Kepemimpinan lokal –Tokoh Pemerintah Daerah : Lompatan besar ini dapat terjadi karena adanya komitmen pejabat Kota Mataram yang memperlakukan isu ini sebagai isu kewarganegaraan dan yang berkomitmen dalam menjalankan tanggungjawab mereka untuk memberikan layanan dan melindungi hak-hak semua warga negara. Kepemimpinan Ibu Baiq Baktiyanti yang menunjukkan dedikasinya sebagai seorang pegawai negeri dan komitmennya dalam mendorong nilai-nilai inklusi di antara pegawainya telah menjadi hal yang sangat penting dalam keberhasilan inklusi. Beliau memisahkan isu ini dari isu keagamaan dan berfokus pada kewajiban pemerintah terhadap warganya.

Relasi antar kelompok: Lakpesdam mampu mengindetifikasi tokoh-tokoh moderat, tokoh-tokoh ini mampu menggunakan peran mereka dalam masyarakat untuk mendorong inklusi.
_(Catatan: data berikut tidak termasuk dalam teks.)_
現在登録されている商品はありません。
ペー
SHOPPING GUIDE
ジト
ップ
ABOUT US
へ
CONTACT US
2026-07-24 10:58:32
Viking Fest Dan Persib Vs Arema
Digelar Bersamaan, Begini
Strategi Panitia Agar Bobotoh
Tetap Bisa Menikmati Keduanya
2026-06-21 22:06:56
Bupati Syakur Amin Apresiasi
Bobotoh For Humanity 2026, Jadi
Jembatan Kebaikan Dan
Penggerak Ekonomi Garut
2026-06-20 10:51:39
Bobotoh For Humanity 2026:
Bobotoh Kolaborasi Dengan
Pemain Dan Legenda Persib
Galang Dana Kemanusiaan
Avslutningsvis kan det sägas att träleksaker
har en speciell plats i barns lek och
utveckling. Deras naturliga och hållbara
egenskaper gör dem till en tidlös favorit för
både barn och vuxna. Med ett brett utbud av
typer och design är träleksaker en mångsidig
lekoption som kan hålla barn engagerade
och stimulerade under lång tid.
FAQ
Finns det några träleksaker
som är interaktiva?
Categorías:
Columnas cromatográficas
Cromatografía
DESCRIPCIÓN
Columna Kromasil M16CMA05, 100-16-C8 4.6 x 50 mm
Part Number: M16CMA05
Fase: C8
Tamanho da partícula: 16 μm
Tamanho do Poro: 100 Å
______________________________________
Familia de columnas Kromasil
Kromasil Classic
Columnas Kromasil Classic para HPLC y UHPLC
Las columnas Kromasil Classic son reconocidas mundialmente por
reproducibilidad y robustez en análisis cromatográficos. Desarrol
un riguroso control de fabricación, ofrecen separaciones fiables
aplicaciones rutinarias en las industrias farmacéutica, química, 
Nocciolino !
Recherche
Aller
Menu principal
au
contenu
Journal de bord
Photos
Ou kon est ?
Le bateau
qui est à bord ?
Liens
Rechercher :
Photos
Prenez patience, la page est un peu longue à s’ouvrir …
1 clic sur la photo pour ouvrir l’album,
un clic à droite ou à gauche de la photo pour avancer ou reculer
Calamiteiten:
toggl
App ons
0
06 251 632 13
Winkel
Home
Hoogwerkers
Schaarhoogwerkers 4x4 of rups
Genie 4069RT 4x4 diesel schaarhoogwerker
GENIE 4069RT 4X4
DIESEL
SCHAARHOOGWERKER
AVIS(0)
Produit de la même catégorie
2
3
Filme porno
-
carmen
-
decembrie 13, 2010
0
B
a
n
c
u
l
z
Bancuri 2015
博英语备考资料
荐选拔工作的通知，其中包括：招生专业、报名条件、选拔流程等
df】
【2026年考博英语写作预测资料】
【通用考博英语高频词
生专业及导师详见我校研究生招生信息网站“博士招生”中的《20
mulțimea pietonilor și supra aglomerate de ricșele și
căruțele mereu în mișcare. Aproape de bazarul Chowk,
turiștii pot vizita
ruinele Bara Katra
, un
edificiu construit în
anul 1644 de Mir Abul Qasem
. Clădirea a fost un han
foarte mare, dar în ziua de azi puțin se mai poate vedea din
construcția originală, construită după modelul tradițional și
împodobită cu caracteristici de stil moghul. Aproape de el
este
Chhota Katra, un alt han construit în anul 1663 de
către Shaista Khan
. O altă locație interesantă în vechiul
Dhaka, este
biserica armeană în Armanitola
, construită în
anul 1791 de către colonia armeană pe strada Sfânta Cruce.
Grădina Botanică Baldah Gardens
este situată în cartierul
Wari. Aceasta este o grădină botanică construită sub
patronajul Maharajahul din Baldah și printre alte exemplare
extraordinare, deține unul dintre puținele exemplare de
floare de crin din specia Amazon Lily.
Fokus pada Kesamaan dan Hak: Dengan menggunakan pendekatan sosial budaya yang berusaha untuk berfokus pada persamaan antar kelompok dan bukan perbedaan antar agama. Lakpesdam dapat menghindari argument filosofis dengan pihak pemerintah daerah dan terus berfokus terhadap kewarganegaraan sebagai isu utama.

31

Direktorat Jenderal (Ditjen) Bimas Islam mengambil pengalaman Lakpesdam dan Program Peduli untuk dijadikan model penanganan konflik. Model pendekatan humanis yang digunakan di Transito akan di gunakan oleh Kementerian Agama di daerah lain di Indonesia. Resolusi konflik antar umat beragama adalah bidang baru di Ditjen Bimas Islam, dan saat ini sedang mencari model penanganan konflik yang tepat. Setelah selama ini mendapat banyak masukan dari MUI, dan melihat sendiri praktik penanganan konflik di Sampang dan Mataram.